Мальчик и девочка учились в разных группах и почти не виделись днем, зато по вечерам и выходным наступало их время – время бродить по окрестностям, держась за руки и выхаживая по склонам, полям и оврагам новое, почти уже взрослое чувство. Однажды они отправились в Чуфут-Кале – не по главной дороге, где туристские автобусы то и дело выплевывают очередные порции воскресных туристов, похожих не на истинных путников, а на докучных зевак, но с другой стороны – через крутой залесенный склон, прятавший в зарослях древнее караимское кладбище. По крутой тропе можно было вскарабкаться на плато, к дороге, возраст которой тянул на несколько тысяч лет, – к двум колеям, пробитым в известняке колесами; бог знает, что там ездило – арбы? телеги? – а теперь там и не ходил никто. Колеи не зарастали травой – ей почти не за что было зацепиться на плоской каменистой поверхности, там жили только лишайники – и пылало бирюзовое небо над головой. Дальше тянулась крепостная стена с узким круглым отверстием, расположенным довольно высоко, но, проявив ловкость, удавалось подтянуться и проскользнуть в него, слегка ободрав плечи, зато сразу оказаться внутри крепости, в ее дальнем углу, где никто не требует входных билетов и бессмысленные толпы зевак не распугивают сиреневых ящериц, впивающих тепло горячих плит. Мелкие колючие цветы скрашивают пустынное уныние пыльной травы, а звон насекомых настраивает слух на вечность. Если сидеть тут долго и неподвижно, воздух расщепляется на слои, тонкие, как годовые кольца, и в каждом происходит своя жизнь – смутное кино на выцветшей черно-белой пленке, а пространство наполняется движением и ощущением чужого присутствия. Мертвый город не удавалось достроить воображением, изъеденные основания разрушенных стен не превращались в здания, но жители возникали легко – то один, то другой проскальзывал мимо, обдавая слабым ветром, вроде бы даже лица удавалось разглядеть.

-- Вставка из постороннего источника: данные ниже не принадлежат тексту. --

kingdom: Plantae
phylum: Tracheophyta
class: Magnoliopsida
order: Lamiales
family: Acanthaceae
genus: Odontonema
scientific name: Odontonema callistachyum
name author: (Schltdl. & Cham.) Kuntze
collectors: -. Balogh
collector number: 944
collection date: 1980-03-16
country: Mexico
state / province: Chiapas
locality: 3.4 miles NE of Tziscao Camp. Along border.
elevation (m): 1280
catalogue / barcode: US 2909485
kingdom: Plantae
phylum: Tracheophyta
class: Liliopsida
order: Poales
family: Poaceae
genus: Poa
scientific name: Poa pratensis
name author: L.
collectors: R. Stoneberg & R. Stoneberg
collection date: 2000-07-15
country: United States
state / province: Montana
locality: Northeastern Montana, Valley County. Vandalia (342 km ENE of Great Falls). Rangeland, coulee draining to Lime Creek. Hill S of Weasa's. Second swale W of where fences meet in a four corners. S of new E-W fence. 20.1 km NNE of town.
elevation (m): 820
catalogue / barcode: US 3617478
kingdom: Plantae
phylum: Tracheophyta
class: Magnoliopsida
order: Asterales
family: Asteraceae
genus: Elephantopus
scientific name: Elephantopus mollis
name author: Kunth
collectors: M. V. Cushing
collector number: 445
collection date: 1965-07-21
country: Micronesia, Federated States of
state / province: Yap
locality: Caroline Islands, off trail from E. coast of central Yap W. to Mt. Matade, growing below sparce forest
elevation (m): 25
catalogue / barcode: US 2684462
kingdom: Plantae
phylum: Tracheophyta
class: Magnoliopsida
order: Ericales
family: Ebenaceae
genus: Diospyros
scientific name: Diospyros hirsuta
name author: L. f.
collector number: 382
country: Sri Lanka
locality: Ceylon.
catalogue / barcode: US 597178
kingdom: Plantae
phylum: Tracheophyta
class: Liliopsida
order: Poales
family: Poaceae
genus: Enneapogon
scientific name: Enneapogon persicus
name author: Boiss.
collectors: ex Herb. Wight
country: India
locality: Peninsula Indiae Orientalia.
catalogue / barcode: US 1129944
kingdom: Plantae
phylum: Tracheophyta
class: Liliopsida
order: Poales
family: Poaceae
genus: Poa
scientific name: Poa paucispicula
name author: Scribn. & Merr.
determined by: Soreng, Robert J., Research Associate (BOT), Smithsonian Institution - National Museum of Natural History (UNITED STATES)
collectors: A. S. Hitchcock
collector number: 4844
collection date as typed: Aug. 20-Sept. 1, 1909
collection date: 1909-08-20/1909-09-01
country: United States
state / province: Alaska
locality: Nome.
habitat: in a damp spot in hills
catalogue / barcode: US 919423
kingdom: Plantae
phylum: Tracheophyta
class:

Мальчик и девочка не столько разговаривали, сколько молчали, растворяясь то в звуке, то в беззвучности, то в горячем цвете, то в линялой бесцветности, как бы пробуя и меняя настройку, высвечивая пейзаж с неожиданной стороны. Пожалуй, они первый раз делали это настолько вместе – новые ощущения радовали и пугали одновременно. Вокруг дышал ветер, дышали горы, дышали камни, двое вливались в ритм всеобъемлющего дыхания, и хотя каждый из них остро сознавал свою отдельность, оба подчинялись мерному колыханию, втягивающему, отнимающему волю, но дающему что-то большее взамен. Весь день они почти не касались друг друга, не считая взаимного проталкивания в дыру да поддержки на самых крутых участках горной тропинки, – но это случилось уже на обратной дороге.
Заброшенное караимское кладбище выглядело хаотическим скоплением известняковых надгробий, сползших по склону и растерявших свой первоначальный строй. В том, что раньше строй присутствовал, можно было не сомневаться – слишком одинаковы были плиты с торчащими чалмообразными выступами, слишком легко эту геометрию удавалось экстраполировать до более высокого порядка. Впрочем, мох самых разных оттенков сглаживал углы каменных параллелепипедов, с веток свешивались плети плюща с рогатыми листочками, и казалось вполне вероятным, что никто здесь не проходил в последние лет сто – непонятно, откуда вообще взялась эта сумрачная тропа.
Девочка почему-то представила себя в античном венке из плюща, принялась рвать неподатливый стебель, почти вывернула с корнем – и тут опять этот запах, запах сыроватой земли, коснулся ноздрей. Вместе с запахом она вдохнула тревогу, почувствовала головокружение, подумала, что оно могло быть от сидения весь день на солнце, и опустилась на каменное надгробие, подобрав под себя исцарапанные ноги в грязных кедах. По холодноватой плите вились прихотливые надписи на давно умершем языке, в прорезях букв чернели лишайники.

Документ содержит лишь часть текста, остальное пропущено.